As the pandemic unfolded, DOJ officials made it clear that scrutiny in the area of COVID-19 relief would extend to vendor private equity sponsors and others. people who have received aid funds. Although these sponsors do not provide or bill payers for healthcare services, they have been sued under the FCA for “inducing” someone else, such as a provider in which they have invested, to do it.
In the context of private equity, the “causality” theory of liability has not yet been widely debated, although there is case law that has found it to be a viable theory. This means that healthcare private equity sponsors have increasingly been implicated in FCA investigations and named as defendants in FCA lawsuits if for no other reason than they are perceived to be a deep pocket.
The allegations in these cases tend to focus on what the sponsor learned during due diligence before the investment, the role of the sponsor in the operations of the provider/holding company after the investment and whether (or to what extent) this role caused the holding company to submit false claims to government payers.
These claims can be greatly mitigated, and there are many defenses to these claims as well as steps that can be taken to proactively mitigate the risks of investing in healthcare. However, there is no doubt that private equity investors will continue to be at the center of the DOJ’s enforcement efforts and the relationships that bring many FCA cases to the DOJ’s attention.
Finally, there has been a huge increase in the use of telehealth services during the pandemic. While it’s no surprise, the numbers are notable.
For example, government-reported statistics show that in the first year of the pandemic, more than 28 million Medicare beneficiaries used telehealth services, while the previous year fewer than 350,000 beneficiaries of Medicare have used such services. Much of this change is due to the government temporarily waiving requirements to allow Medicare beneficiaries to access expanded telehealth services.
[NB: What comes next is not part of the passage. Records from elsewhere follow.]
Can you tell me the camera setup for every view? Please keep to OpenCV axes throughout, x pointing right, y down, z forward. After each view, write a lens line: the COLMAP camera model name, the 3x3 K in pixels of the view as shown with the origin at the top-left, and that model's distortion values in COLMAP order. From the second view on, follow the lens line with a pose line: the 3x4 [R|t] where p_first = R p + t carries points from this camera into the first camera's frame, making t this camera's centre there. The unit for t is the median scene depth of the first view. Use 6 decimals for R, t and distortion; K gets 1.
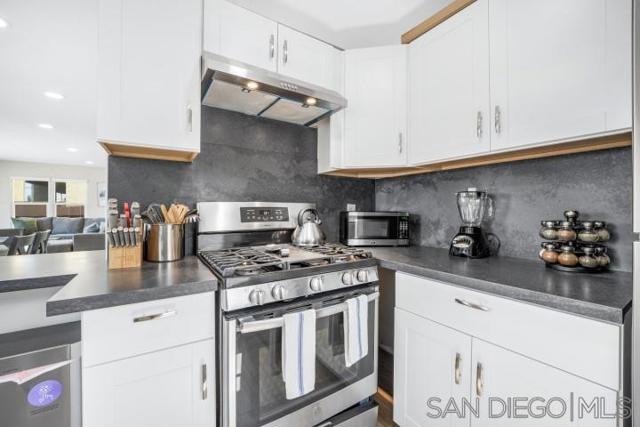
lens RADIAL K [[262.5, 0, 316.7], [0, 262.5, 211.2], [0, 0, 1]] dist [-0.013019, 0.000315]
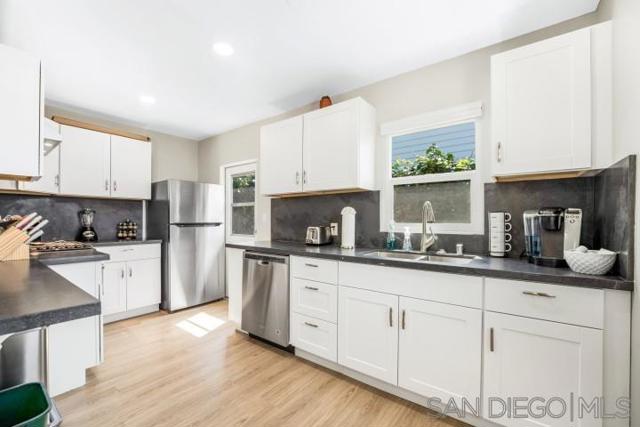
lens RADIAL K [[262.5, 0, 326.9], [0, 262.5, 224.8], [0, 0, 1]] dist [-0.013019, 0.000315]
pose [[-0.353983, -0.019166, 0.935055, -0.416831], [-0.002287, 0.999805, 0.019627, -0.001424], [-0.935249, 0.004809, -0.353958, -0.013447]]
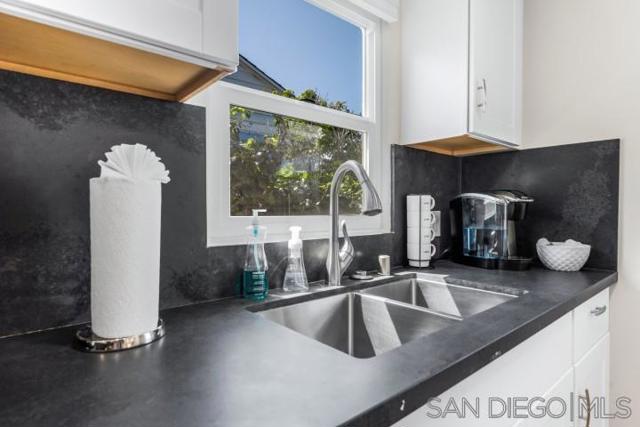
lens RADIAL K [[354.1, 0, 321.2], [0, 354.1, 212.5], [0, 0, 1]] dist [0.003047, -0.000064]
pose [[-0.990933, -0.000735, -0.134354, -0.151677], [-0.002616, 0.999901, 0.013819, -0.001269], [0.134331, 0.014045, -0.990837, -0.056689]]
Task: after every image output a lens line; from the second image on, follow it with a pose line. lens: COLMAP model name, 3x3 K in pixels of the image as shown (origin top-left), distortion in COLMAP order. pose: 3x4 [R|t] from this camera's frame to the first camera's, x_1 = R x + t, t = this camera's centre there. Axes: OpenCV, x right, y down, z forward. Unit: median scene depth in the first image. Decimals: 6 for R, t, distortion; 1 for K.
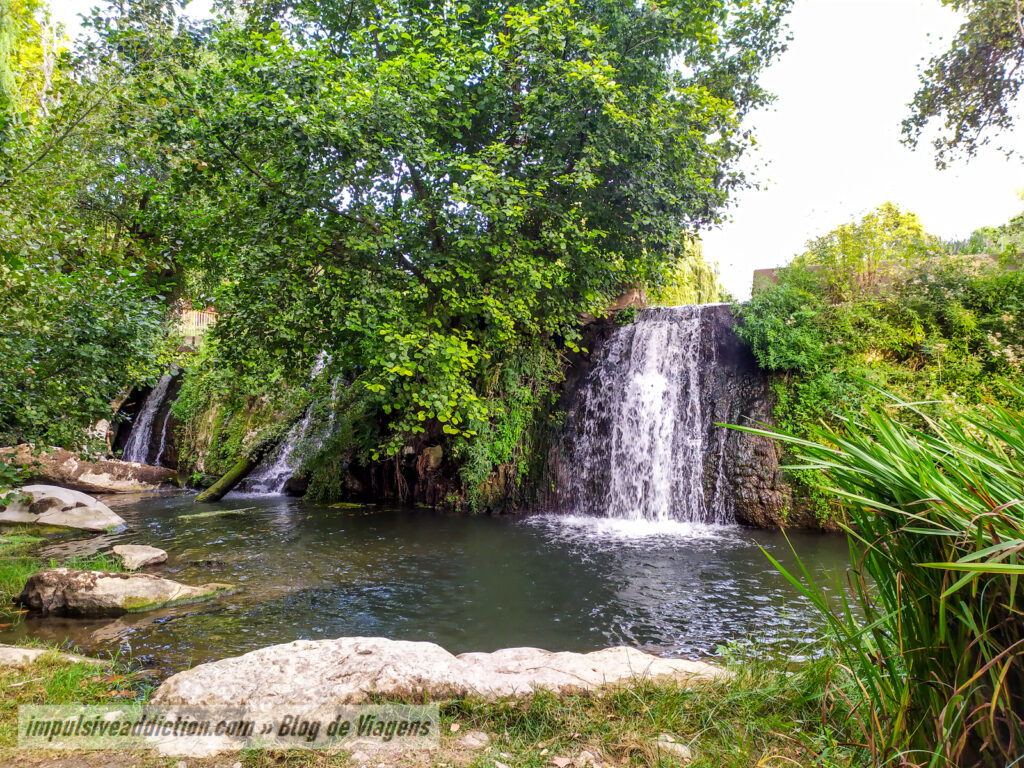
lens RADIAL K [[731.8, 0, 509.8], [0, 731.8, 381.6], [0, 0, 1]] dist [0.051389, -0.000211]
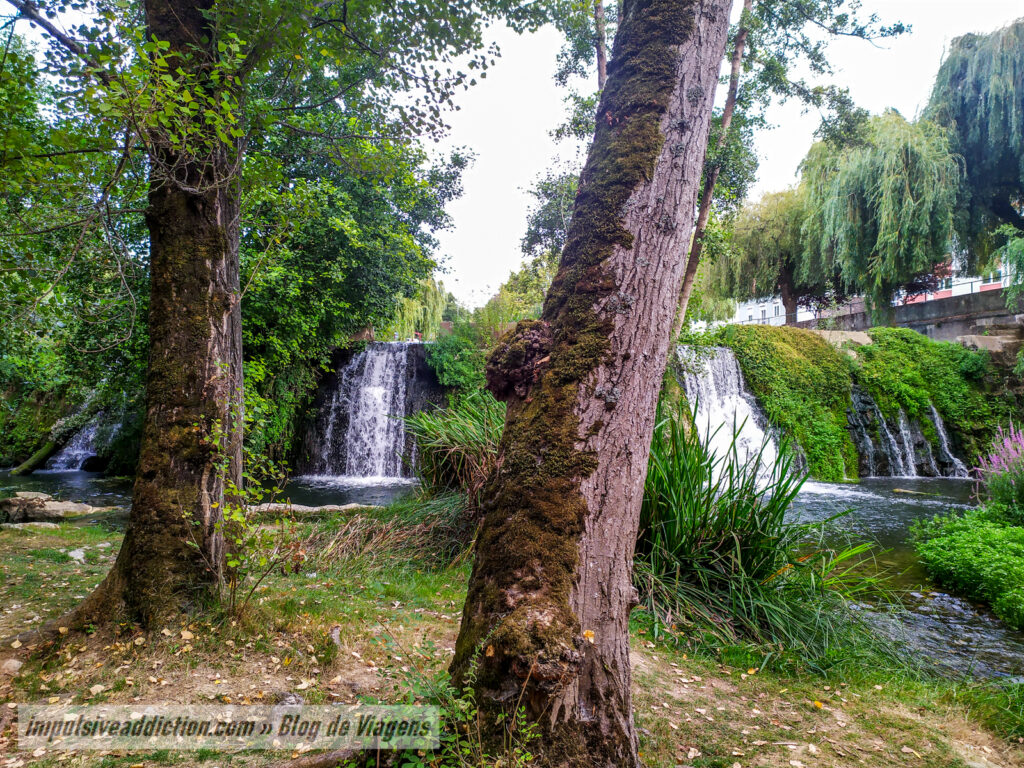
lens RADIAL K [[731.8, 0, 511.8], [0, 731.8, 380.4], [0, 0, 1]] dist [0.051389, -0.000211]
pose [[0.935270, 0.028151, 0.352814, -0.093655], [-0.029485, 0.999564, -0.001594, -0.029469], [-0.352705, -0.008912, 0.935692, -0.612812]]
With the increased use of telehealth, there has been a corresponding increase in scrutiny of the application of telehealth. Indeed, even before COVID-19, scrutiny of the application of telehealth was on the rise and is expected to continue in the wake of the pandemic.
Last September, the DOJ charged more than 43 defendants across the country with submitting more than $1.1 billion in false and fraudulent claims related to telemedicine. The allegations at issue in this enforcement action are similar to those seen outside the telemedicine context and included such things as the unnecessary ordering of supplies of durable medical equipment (DME), painkillers and genetic testing, as well as allegations of bribes and the billing of “fictitious” consultations. with the sick. There is no doubt that we can expect to see more enforcement activity in this area.
In short, even though the health sector is just emerging from an unprecedented health crisis, we see no respite in the control of the application of health care laws, and the pandemic itself has led to new areas of application.